The faceted plots above compare tv show and movie releases on Netflix from the past 100 years conditional on the rating. The trends for each of the 5 ratings remained fairly constant until ~2000s, when the number of releases increased for movies and tv shows. This is likely because Netflix was founded in 1997, so they include more media that was released around that time period. We can see that there is a drastic increase in the number of releases of R rated tv shows and movies compared to the other ratings. There is a decrease at the end of the time series plot and it most likely pertains to the pandemic and there not being that many new releases compared to the previous year. Overall, the most major differences across ratings are for R rated media in both movies and tv shows. For movies, PG13 has a large jump in comparison to the other ratings. This could be because PG-13 and R rated movies are more popular than other ratings, therefore Netflix pushes that type of media.

To build our intuition on how time has affected content over the years. We examine the type of content Netflix has added over the years and see if there are any major changes of seen between dates added of movies and TV shows.

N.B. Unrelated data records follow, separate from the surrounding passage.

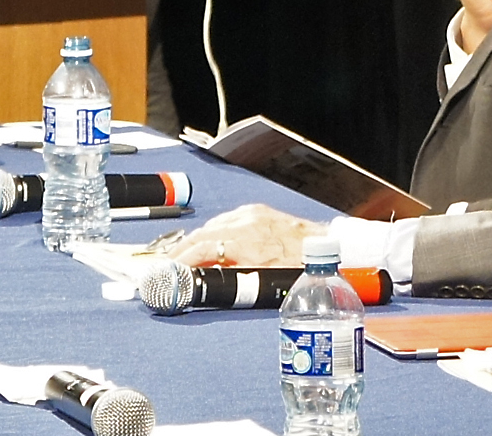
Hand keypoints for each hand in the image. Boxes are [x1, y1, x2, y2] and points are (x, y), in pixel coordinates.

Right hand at [168, 204, 322, 268]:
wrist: (322, 247)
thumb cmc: (299, 267)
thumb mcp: (263, 281)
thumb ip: (232, 278)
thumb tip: (206, 279)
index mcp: (246, 242)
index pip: (202, 248)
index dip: (182, 259)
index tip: (169, 269)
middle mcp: (246, 223)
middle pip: (203, 234)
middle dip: (183, 249)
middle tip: (170, 263)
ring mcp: (251, 214)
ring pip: (213, 224)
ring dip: (198, 239)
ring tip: (186, 253)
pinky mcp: (257, 210)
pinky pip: (226, 218)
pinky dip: (214, 230)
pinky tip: (211, 240)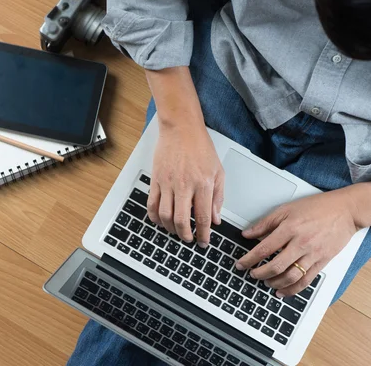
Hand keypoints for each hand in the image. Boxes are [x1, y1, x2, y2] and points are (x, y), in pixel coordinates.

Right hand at [147, 123, 224, 246]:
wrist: (181, 128)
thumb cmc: (200, 147)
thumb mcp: (218, 171)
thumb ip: (218, 197)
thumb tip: (216, 219)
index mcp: (203, 184)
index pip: (202, 217)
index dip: (203, 234)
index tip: (203, 242)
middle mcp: (184, 185)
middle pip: (181, 220)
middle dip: (185, 235)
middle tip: (189, 239)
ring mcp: (168, 183)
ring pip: (165, 216)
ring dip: (170, 229)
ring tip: (176, 231)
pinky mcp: (156, 180)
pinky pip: (152, 204)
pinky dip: (155, 217)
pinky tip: (160, 221)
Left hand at [235, 189, 360, 297]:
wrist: (345, 211)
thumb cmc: (317, 207)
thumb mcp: (286, 209)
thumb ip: (265, 223)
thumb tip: (247, 234)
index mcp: (290, 228)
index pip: (263, 249)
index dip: (249, 259)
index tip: (240, 264)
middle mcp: (301, 243)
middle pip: (276, 266)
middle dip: (259, 273)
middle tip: (251, 274)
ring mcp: (313, 254)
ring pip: (290, 277)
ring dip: (274, 283)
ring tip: (265, 282)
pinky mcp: (322, 262)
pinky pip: (306, 281)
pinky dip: (292, 289)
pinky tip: (283, 291)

From the graph we can see, Netflix favors adding Movies over TV shows by a significant margin. Movies make up almost 70% of total content on Netflix.There has been a constant increase in content added over the years. However, there has been a decrease in content added in 2021, this is likely due to the pandemic and less content being produced last year.

Main Conclusion

In our research, we aimed to answer three main questions. First, we wanted to learn about the description variable and how this differed between TV shows and movies. To learn more, we created word clouds of the description variable, first alone, then split via the type of Netflix title. The latter was especially important, as it showed how movie descriptions tend to be more character-oriented, versus TV shows which are more genre-focused.

Next we wanted to learn how the rating variable is affected by other variables such as type (TV show vs. movie), duration, and release year. We split the consolidated the rating variable into 5 different categories of decreasing family-friendliness. From a series of side-by-side boxplots, we found that movies are older than TV shows on average, which makes sense in context. We also looked at the duration variable given rating and type via stacked histograms, faceted by type. Here we saw that TV shows typically have very short lifespans (only 1-2 seasons). We also see more family-friendly titles are often shorter, which makes sense given the short attention span of younger populations.

Finally, we wanted to learn about how TV shows and movies changed over the years. First we viewed a stacked histogram, colored via type. This showed us Netflix favors adding movies over TV shows by a significant margin (70% versus 30%, in favor of movies). And the influx of new titles significantly slowed down in 2020, likely due to the COVID-19 pandemic. Finally, we see that over the years, PG-13 and R-rated titles always were the most commonly added to Netflix, but in recent years that margin has exponentially increased.